S.9.1 États-Unis — Certains produits en provenance des CE, paragraphe 120     haut de page
(WT/DS165/AB/R)

L’obligation faite aux Membres de l’OMC de ne pas suspendre de concessions ou d’autres obligations sans l’autorisation préalable de l’ORD est explicitement énoncée aux articles 22:6 et 23:2 c), non à l’article 3:7 du Mémorandum d’accord. … Nous considérons, toutefois, que si un Membre a agi en violation des articles 22:6 et 23:2 c) du Mémorandum d’accord, ce Membre a également, étant donné la nature et la teneur de l’article 3:7, dernière phrase, nécessairement agi de manière contraire à cette dernière disposition.

 
S.9.2 États-Unis — Fils de coton,
paragraphe 120     haut de page
(WT/DS192/AB/R)

Notre opinion est encore étayée par les règles du droit international général sur la responsabilité des États, qui exigent que les contre-mesures prises à la suite du manquement des États à leurs obligations internationales soient proportionnelles au préjudice subi.
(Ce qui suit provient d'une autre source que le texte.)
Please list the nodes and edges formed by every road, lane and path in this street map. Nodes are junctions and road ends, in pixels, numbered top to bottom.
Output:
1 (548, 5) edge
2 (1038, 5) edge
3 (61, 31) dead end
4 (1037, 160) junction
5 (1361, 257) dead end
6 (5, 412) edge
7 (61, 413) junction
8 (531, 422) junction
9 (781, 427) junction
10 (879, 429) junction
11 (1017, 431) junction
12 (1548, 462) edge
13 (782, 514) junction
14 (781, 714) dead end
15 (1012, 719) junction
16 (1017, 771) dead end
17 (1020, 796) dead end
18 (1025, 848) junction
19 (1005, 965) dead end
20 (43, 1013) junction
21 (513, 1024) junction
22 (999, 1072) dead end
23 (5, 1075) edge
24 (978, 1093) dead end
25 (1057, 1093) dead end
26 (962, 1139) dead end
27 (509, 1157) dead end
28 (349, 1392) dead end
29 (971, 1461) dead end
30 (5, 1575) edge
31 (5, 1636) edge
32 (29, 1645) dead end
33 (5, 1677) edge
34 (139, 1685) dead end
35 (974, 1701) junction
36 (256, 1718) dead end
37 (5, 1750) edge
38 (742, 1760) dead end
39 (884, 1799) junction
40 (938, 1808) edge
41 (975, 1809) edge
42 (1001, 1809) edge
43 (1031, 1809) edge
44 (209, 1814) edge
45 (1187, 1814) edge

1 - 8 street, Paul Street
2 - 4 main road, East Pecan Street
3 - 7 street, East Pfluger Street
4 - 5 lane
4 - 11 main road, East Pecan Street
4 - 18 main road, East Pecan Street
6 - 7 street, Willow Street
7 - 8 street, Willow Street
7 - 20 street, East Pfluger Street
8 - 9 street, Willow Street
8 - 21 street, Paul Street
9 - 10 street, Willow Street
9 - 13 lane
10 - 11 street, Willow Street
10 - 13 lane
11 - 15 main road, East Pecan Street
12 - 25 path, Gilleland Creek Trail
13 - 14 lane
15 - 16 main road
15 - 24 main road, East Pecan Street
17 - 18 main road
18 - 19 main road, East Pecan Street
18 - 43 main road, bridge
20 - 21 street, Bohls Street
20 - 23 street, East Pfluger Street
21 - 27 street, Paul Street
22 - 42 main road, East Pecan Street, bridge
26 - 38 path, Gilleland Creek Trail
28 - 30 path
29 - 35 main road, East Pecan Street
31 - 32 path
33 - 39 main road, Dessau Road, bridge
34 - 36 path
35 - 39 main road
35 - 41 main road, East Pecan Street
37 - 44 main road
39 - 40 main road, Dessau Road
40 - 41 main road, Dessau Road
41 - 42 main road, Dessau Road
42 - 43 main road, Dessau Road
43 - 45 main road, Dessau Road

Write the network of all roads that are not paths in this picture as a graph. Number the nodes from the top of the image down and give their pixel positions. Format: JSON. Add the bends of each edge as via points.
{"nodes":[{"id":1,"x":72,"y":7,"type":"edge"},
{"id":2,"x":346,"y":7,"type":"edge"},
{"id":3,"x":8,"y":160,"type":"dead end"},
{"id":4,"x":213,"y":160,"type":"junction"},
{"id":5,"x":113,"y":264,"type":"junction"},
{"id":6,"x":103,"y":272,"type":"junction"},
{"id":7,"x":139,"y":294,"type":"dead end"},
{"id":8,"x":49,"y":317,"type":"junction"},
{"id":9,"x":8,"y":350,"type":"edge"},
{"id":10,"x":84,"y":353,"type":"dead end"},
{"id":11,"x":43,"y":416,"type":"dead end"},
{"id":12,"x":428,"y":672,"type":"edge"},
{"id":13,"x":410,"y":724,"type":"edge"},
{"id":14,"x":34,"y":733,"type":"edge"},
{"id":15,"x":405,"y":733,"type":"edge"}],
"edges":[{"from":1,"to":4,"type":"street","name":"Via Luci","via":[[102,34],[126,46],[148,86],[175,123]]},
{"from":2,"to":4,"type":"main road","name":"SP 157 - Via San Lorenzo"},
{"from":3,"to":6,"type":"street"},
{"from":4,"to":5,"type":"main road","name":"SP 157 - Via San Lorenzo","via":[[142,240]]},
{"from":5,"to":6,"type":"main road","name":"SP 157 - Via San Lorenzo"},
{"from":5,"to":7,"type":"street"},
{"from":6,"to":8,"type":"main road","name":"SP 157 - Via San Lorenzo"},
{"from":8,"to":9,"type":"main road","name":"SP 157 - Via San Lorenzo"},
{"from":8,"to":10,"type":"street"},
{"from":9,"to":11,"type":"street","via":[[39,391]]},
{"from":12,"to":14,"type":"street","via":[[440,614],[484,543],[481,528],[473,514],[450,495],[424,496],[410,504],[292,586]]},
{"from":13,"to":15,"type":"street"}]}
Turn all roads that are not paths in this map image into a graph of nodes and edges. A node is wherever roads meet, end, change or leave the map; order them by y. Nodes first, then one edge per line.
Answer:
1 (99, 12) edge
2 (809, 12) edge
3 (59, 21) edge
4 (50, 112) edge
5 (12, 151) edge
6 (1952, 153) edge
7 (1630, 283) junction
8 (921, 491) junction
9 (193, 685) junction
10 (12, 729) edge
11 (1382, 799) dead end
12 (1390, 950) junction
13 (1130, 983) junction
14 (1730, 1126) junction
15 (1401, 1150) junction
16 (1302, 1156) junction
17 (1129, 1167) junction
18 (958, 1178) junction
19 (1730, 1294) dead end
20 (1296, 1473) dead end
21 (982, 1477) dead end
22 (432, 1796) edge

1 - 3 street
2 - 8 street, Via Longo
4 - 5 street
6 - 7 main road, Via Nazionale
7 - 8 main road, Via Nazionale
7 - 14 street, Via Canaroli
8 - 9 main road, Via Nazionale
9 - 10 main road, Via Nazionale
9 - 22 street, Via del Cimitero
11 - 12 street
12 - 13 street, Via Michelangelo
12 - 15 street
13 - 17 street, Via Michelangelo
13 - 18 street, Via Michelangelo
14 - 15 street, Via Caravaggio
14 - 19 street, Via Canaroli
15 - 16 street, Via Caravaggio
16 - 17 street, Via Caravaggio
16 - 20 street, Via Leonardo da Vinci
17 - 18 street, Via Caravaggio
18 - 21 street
Dans le même ordre d’idées, nous relevons que l’article 22:4 du Mémorandum d’accord dispose que la suspension de concessions doit être équivalente au niveau de l’annulation ou de la réduction des avantages. Cette disposition du Mémorandum d’accord a toujours été interprétée comme ne justifiant pas des dommages-intérêts punitifs. Ces deux exemples illustrent les conséquences du manquement des États à leurs obligations internationales, alors qu’une mesure de sauvegarde est simplement une mesure destinée à remédier à une activité “commerciale loyale” compatible avec les règles de l’OMC. Il serait absurde que le manquement à une obligation internationale soit sanctionné par des contre-mesures proportionnelles mais que, en l’absence de manquement, un Membre de l’OMC fasse l’objet d’une imputation disproportionnelle et, donc, “punitive” d’un préjudice grave pas entièrement causé par ses exportations. À notre avis, une telle dérogation exorbitante au principe de la proportionnalité pour ce qui est de l’imputation du préjudice grave ne pourrait être justifiée que si les rédacteurs de l’ATV l’avaient expressément prévue, ce qui n’est pas le cas.

 


Les textes reproduits ici n’ont pas le statut juridique des documents originaux conservés par le Secrétariat de l’OMC à Genève.